"O que nos preocupa de facto é a situação que pode ser gerada pelo plano de reestruturação, que tem em vista a fusão com a Oi", adiantou Jorge Félix, presidente do sindicato, em declarações ao Dinheiro Vivo.
A PT Portugal tem 12 mil trabalhadores e mais 16 mil colaboradores a prestar serviços através de outsourcing. Ainda durante este ano, o número de quadros sem funções atribuídas, resultante das diversas reorganizações internas, chegou a rondar 400, adianta Jorge Félix. Número que foi reduzido com a passagem de alguns destes colaboradores para situação de pré-reforma ou realocação.
Os detalhes de plano de reestruturação de Armando Almeida ainda não são conhecidos, mas passa pelo corte de custos, até nas áreas de pessoal. Despedimentos coletivos não estão previstos, garantiu o CEO, mas o plano poderá passar pelo corte nos 16 mil colaboradores em outsourcing, tal como avançou o Dinheiro Vivo. Outra hipótese é chamar ao ativo alguns dos 7000 trabalhadores em situação de pré-reforma ou com suspensão de contrato de trabalho. A ideia é que assegurem funções atualmente feitas por trabalhadores externos, evitando-se duplicação de custos. "Até ao final do ano", a administração comprometeu-se a discutir o plano de reestruturação.
O objetivo é preparar a empresa para a fusão com a brasileira Oi. Negócio que se mantém em cima da mesa, garantiram ontem os CEO da Oi e da PT Portugal, Bayard Gontijo e Armando Almeida. Depois de mais de uma semana de notícias dando conta da venda da PT Portugal pela Oi, os gestores apresentaram uma frente unida para garantir que a fusão ainda está em cima da mesa.
"O foco na redução da dívida", dizem Bayard Gontijo e Armando Almeida, "exige assertiva gestão de capital, incluindo venda de ativos". "Trataremos o tema de forma rigorosa e consistente. Não teremos ações precipitadas", garantem numa missiva conjunta aos trabalhadores a que o Dinheiro Vivo teve acesso.

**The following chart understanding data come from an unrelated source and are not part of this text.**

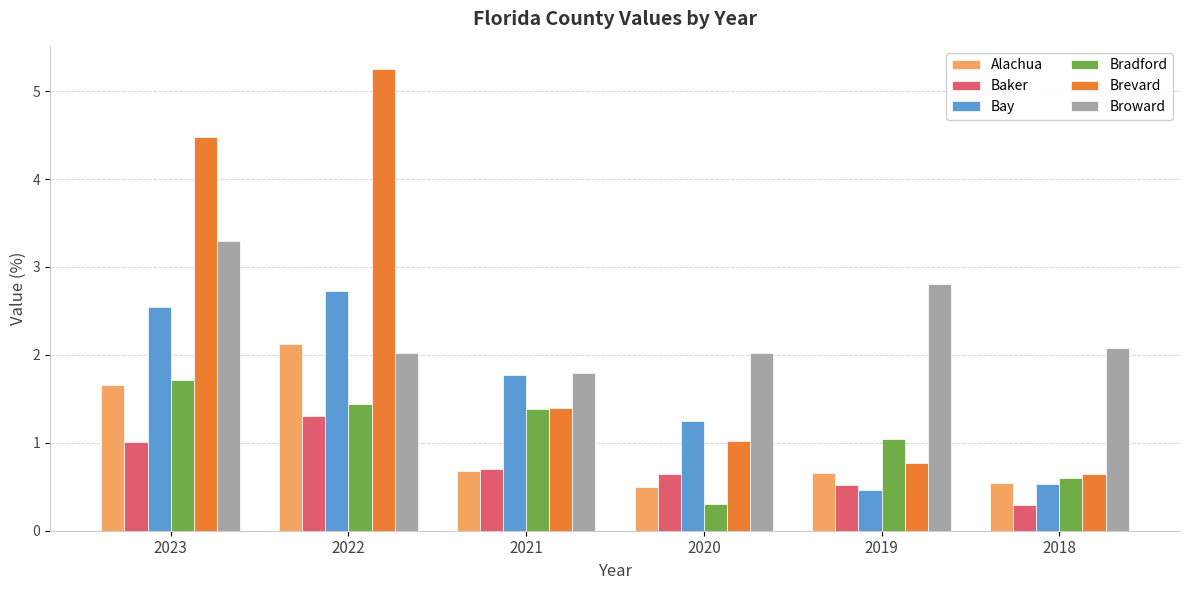

At which label is Bradford closest to 1?

2019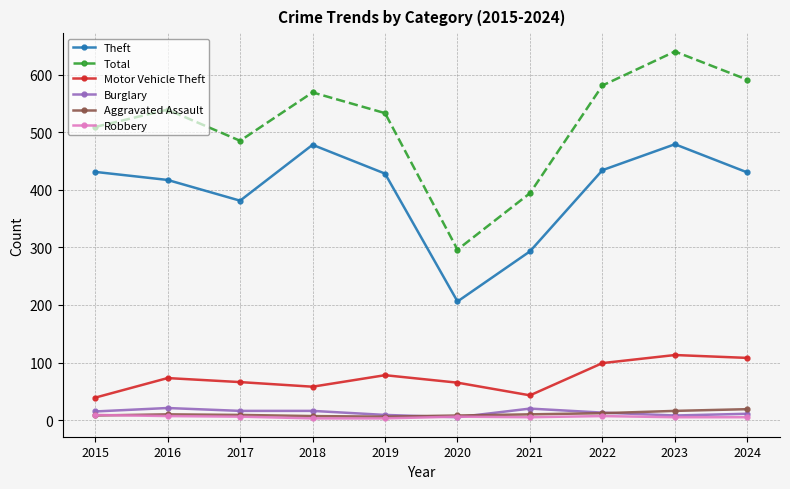

Which label corresponds to the largest value in the chart?

2023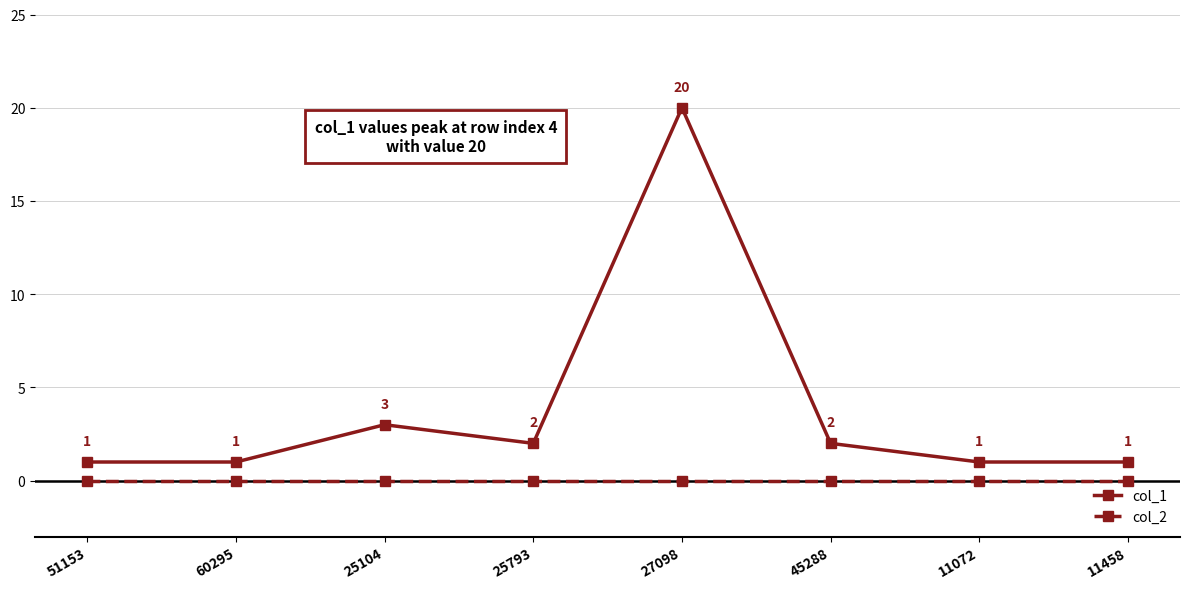

Is the value of col_2 at 51153 greater than the value of col_1 at 11072?

No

A Oi admite, no entanto, que a PT Portugal tem suscitado interesse no mercado. O BTG Pactual foi contatado "por diversos interessados (dentre os quais a Altice)", revelou a operadora brasileira. Os interessados pretendiam informações "principalmente" sobre operações em Portugal da Oi, para que "pudessem eventualmente formular propostas visando à aquisição de tais operações ou de parte de seus ativos não estratégicos". Mas, garante, até ao momento "não recebeu qualquer proposta de alienação, com indicação de valores ou não, de suas atividades em Portugal". Mais, "não existe decisão visando à alienação de tais atividades, ou de seus ativos em Portugal".
Além da Altice, a Oi não revela quem são os interessados em obter mais informação. Mas fonte próxima do processo, garante que se trata de "dois ou três investidores internacionais", sem adiantar mais pormenores.
"Neste momento, devemos focar na imensa relevância que a companhia [PT Portugal] tem para o país e para as famílias", diz Bayard Gontijo e Armando Almeida, incentivando os trabalhadores a concentrar as energias na relação com os clientes.
No Brasil, no entanto, é esperada uma consolidação nas telecomunicações, tendo a TIM Brasil no epicentro. A Oi já mandatou o BTG Pactual para analisar a compra de uma participação na operadora controlada pela Telecom Italia, com a Vivo (da Telefónica) e a Claro (da América Móvil, de Carlos Slim).
Ontem, o presidente da Telefónica Brasil, António Carlos Valente, garantiu que ainda não tinha sido contactado pela Oi. E o CEO da Telecom Italia, Marco Patuano, dizia: "Acho curioso que se fale publicamente [sobre uma oferta da Oi pela TIM] muito antes de ter uma possibilidade concreta de fazer alguma coisa." Quanto uma oferta da TIM à Oi - como chegou a ser noticiado - é "muito prematuro", disse em entrevista ao brasileiro Valor Econômico.